To do: A word-for-word copy of the data is what's wanted; pictures stay out of it.

<<<<

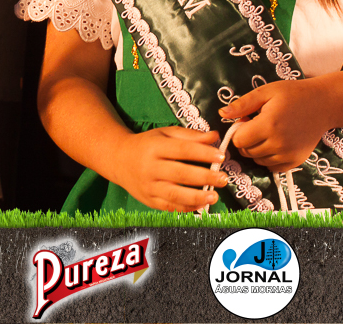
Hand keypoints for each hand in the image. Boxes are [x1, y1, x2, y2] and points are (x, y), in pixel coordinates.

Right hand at [113, 126, 228, 211]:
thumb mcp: (165, 134)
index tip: (221, 156)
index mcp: (154, 147)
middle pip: (180, 174)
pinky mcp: (148, 200)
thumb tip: (215, 136)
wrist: (118, 159)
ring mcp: (148, 186)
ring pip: (174, 194)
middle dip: (204, 177)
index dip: (203, 153)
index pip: (182, 150)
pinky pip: (169, 207)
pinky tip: (201, 205)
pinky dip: (186, 208)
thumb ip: (190, 136)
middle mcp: (150, 167)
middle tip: (223, 178)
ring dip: (196, 197)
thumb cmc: (146, 144)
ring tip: (214, 196)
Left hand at [221, 80, 329, 172]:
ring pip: (258, 160)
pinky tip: (275, 143)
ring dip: (257, 149)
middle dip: (246, 140)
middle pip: (247, 152)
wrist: (323, 104)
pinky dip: (269, 158)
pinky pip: (272, 167)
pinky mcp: (296, 161)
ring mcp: (288, 155)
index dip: (238, 130)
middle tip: (257, 125)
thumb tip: (222, 113)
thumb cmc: (293, 94)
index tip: (247, 120)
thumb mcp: (266, 92)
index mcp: (268, 125)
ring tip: (268, 132)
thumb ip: (242, 104)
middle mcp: (278, 144)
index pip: (239, 140)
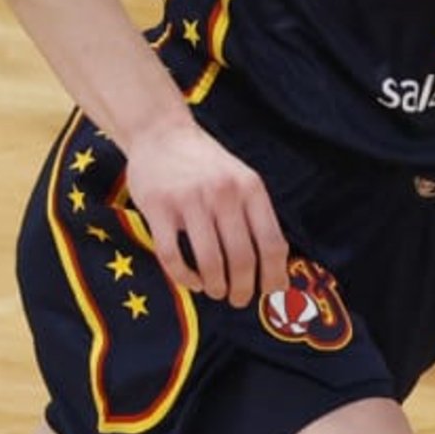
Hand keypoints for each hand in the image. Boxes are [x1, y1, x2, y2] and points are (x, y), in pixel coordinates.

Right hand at [116, 116, 288, 306]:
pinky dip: (185, 278)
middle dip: (244, 289)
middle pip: (243, 258)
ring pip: (210, 262)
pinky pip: (173, 256)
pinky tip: (191, 281)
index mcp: (250, 188)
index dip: (274, 276)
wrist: (161, 133)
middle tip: (239, 300)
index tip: (271, 293)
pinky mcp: (158, 208)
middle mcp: (223, 193)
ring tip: (216, 291)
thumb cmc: (205, 164)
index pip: (272, 243)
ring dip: (216, 287)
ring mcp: (189, 200)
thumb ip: (255, 216)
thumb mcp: (241, 179)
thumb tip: (276, 268)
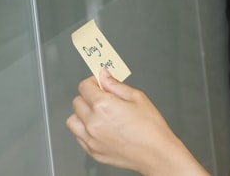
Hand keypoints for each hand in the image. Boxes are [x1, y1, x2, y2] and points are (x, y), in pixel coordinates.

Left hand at [66, 69, 207, 175]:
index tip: (98, 83)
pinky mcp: (93, 152)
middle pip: (77, 102)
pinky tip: (100, 128)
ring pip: (73, 120)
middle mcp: (93, 122)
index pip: (84, 87)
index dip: (92, 82)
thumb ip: (116, 85)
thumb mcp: (137, 97)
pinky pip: (79, 137)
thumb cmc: (150, 127)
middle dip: (87, 96)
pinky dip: (85, 130)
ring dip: (82, 114)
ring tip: (97, 115)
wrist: (156, 153)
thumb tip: (104, 76)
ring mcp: (91, 139)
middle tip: (102, 97)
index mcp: (103, 105)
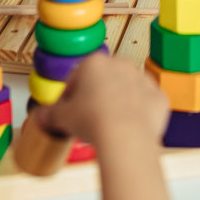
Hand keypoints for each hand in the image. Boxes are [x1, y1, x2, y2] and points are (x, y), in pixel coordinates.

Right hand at [33, 53, 168, 148]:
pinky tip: (129, 130)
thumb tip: (40, 117)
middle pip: (104, 82)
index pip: (77, 78)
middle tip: (89, 121)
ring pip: (127, 92)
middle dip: (97, 98)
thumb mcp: (62, 117)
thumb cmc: (93, 121)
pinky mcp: (160, 98)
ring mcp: (143, 80)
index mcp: (95, 63)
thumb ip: (50, 114)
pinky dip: (139, 116)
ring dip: (119, 105)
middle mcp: (121, 65)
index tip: (69, 113)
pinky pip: (146, 106)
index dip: (71, 98)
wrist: (126, 136)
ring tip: (109, 129)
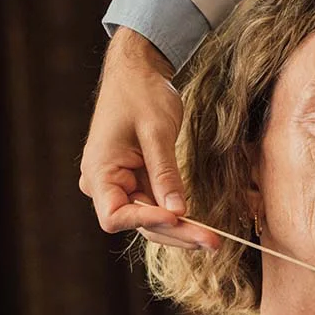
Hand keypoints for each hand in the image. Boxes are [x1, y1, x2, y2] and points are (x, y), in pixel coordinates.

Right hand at [79, 28, 218, 249]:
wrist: (138, 71)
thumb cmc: (141, 93)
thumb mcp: (157, 132)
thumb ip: (165, 173)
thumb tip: (178, 212)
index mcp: (99, 171)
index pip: (116, 216)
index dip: (146, 221)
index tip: (178, 218)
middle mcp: (105, 184)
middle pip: (139, 224)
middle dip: (177, 233)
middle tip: (214, 242)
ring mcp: (121, 186)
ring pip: (151, 221)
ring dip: (182, 230)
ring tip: (215, 240)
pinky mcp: (138, 183)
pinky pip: (158, 208)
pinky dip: (180, 217)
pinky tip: (203, 227)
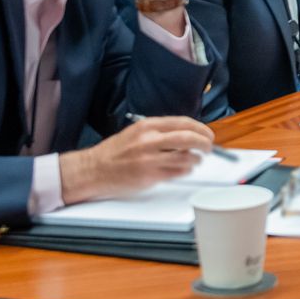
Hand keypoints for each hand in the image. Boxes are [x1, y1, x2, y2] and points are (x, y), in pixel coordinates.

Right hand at [59, 116, 214, 202]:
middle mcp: (149, 140)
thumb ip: (159, 132)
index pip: (183, 123)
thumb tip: (187, 133)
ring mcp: (149, 159)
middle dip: (205, 143)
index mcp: (146, 126)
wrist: (91, 170)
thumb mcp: (135, 133)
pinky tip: (182, 169)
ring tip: (194, 160)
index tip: (207, 134)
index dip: (201, 129)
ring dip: (195, 160)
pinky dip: (185, 170)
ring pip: (186, 157)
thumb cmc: (113, 153)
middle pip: (189, 138)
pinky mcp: (149, 176)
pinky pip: (178, 172)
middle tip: (208, 147)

>>>>

Answer box:
Hand keypoints for each hand in the image. Boxes are [x1, y1, x2, y2] and points are (x, y), in pixel coordinates.

Right hand at [113, 126, 228, 211]:
thumb mcp: (165, 134)
index tip: (221, 156)
index mcp: (154, 147)
middle pip: (180, 174)
pinky mcp: (148, 200)
thumb tip: (215, 136)
wrist: (118, 159)
ring mcp: (148, 186)
ring pip: (174, 194)
middle dip: (204, 177)
index dip: (203, 153)
index pip: (182, 150)
pinky pip: (169, 207)
pinky tip: (201, 205)
pinky dip: (186, 208)
thumb ip: (190, 136)
middle mcp: (150, 167)
middle tip: (223, 178)
ring dip: (196, 197)
thumb cmc: (146, 144)
ring tip: (214, 196)
Left hand at [221, 80, 329, 172]:
ring pip: (258, 160)
pinky tip: (275, 143)
ring dip: (257, 149)
middle dip: (246, 140)
middle pip: (247, 152)
wrist: (323, 104)
pinky dip: (269, 158)
pinky pip: (272, 167)
pinky mcp: (296, 161)
ring mcp: (288, 155)
index dip: (238, 130)
middle tip: (257, 125)
thumb tip: (222, 113)
thumb cmc: (293, 94)
index tip: (247, 120)
thumb mcp: (266, 92)
index mcp: (268, 125)
ring tip: (268, 132)
thumb ip: (242, 104)
middle mcp: (278, 144)
index pip: (239, 140)
Hand keypoints for each hand in the image. Boxes are [x1, y1, x2, y2] and points are (x, y), in pixel coordinates.

Right hand at [116, 116, 288, 306]:
pinky dip: (185, 278)
middle dip: (244, 289)
middle pip: (243, 258)
ring pip: (210, 262)
pinky pip: (173, 256)
pinky tip: (191, 281)
index mcp: (250, 188)
index dip: (274, 276)
wrist: (161, 133)
middle tip: (239, 300)
index tip: (271, 293)
pinky mcp: (158, 208)
middle mcp: (223, 193)
ring tip: (216, 291)
thumb cmc: (205, 164)
index pip: (272, 243)
ring dip: (216, 287)
ring mcp: (189, 200)
thumb ip: (255, 216)
thumb mcp: (241, 179)
thumb tip: (276, 268)
Hand keypoints for each hand in the image. Boxes are [x1, y1, x2, y2] and points are (x, y), in pixel coordinates.

Left hand at [66, 69, 207, 175]:
index tip: (98, 83)
pinky mcp: (93, 152)
middle pip: (77, 102)
pinky tip: (100, 128)
ring pip: (73, 120)
middle mcp: (93, 122)
index pip: (84, 87)
index dip: (92, 82)
thumb ip: (116, 85)
thumb mcp: (137, 97)
pinky pip: (79, 137)
thumb cmc: (150, 127)
middle dip: (87, 96)
pinky dip: (85, 130)
ring dip: (82, 114)
ring tip: (97, 115)
wrist: (156, 153)
thumb tip: (104, 76)
ring mcp: (91, 139)
middle tip: (102, 97)
index mcp: (103, 105)
Hand keypoints for each hand in the image. Boxes are [x1, y1, x2, y2] and points are (x, y), in pixel coordinates.

Right hand at [33, 53, 168, 148]:
pinky tip: (129, 130)
thumb tip: (40, 117)
middle pip: (104, 82)
index pip: (77, 78)
middle tip: (89, 121)
ring pip: (127, 92)
middle dip: (97, 98)
thumb mcp: (62, 117)
thumb cmc: (93, 121)
pinky mcp: (160, 98)
ring mcp: (143, 80)
index mcp: (95, 63)
thumb ip: (50, 114)
pinky dip: (139, 116)
ring dip: (119, 105)
middle mcp: (121, 65)
index tip: (69, 113)
pinky pip: (146, 106)
index dip: (71, 98)
wrist: (126, 136)
ring tip: (109, 129)
Hand keypoints for each hand in the image. Boxes are [x1, y1, x2, y2] and points are (x, y), in pixel coordinates.

Right hand at [79, 28, 218, 249]:
wrist: (138, 71)
thumb cmc: (141, 93)
thumb mcp: (157, 132)
thumb ip: (165, 173)
thumb tip: (178, 212)
index mcp: (99, 171)
index pip: (116, 216)
index dip: (146, 221)
index tip: (178, 218)
middle mcp: (105, 184)
middle pip: (139, 224)
middle dip: (177, 233)
middle tip: (214, 242)
ring mcp: (121, 186)
ring pip: (151, 221)
ring dip: (182, 230)
ring tip: (215, 240)
pinky mcp: (138, 183)
pinky pip: (158, 208)
pinky dip: (180, 217)
pinky tip: (203, 227)
Hand keypoints for each hand in the image. Boxes are [x1, y1, x2, y2] and points are (x, y), in pixel coordinates.

Right hand at [59, 116, 214, 202]:
middle mcp: (149, 140)
thumb ip: (159, 132)
index pip: (183, 123)
thumb tip: (187, 133)
ring mcp: (149, 159)
middle dip: (205, 143)
index mcp: (146, 126)
wrist: (91, 170)
thumb mcp: (135, 133)
pinky tip: (182, 169)
ring tip: (194, 160)
index tip: (207, 134)
index dip: (201, 129)
ring dip: (195, 160)
pinky dip: (185, 170)
ring pip: (186, 157)
thumb cmc: (113, 153)
middle pip: (189, 138)
pinky mcp: (149, 176)
pinky pip: (178, 172)
middle tip: (208, 147)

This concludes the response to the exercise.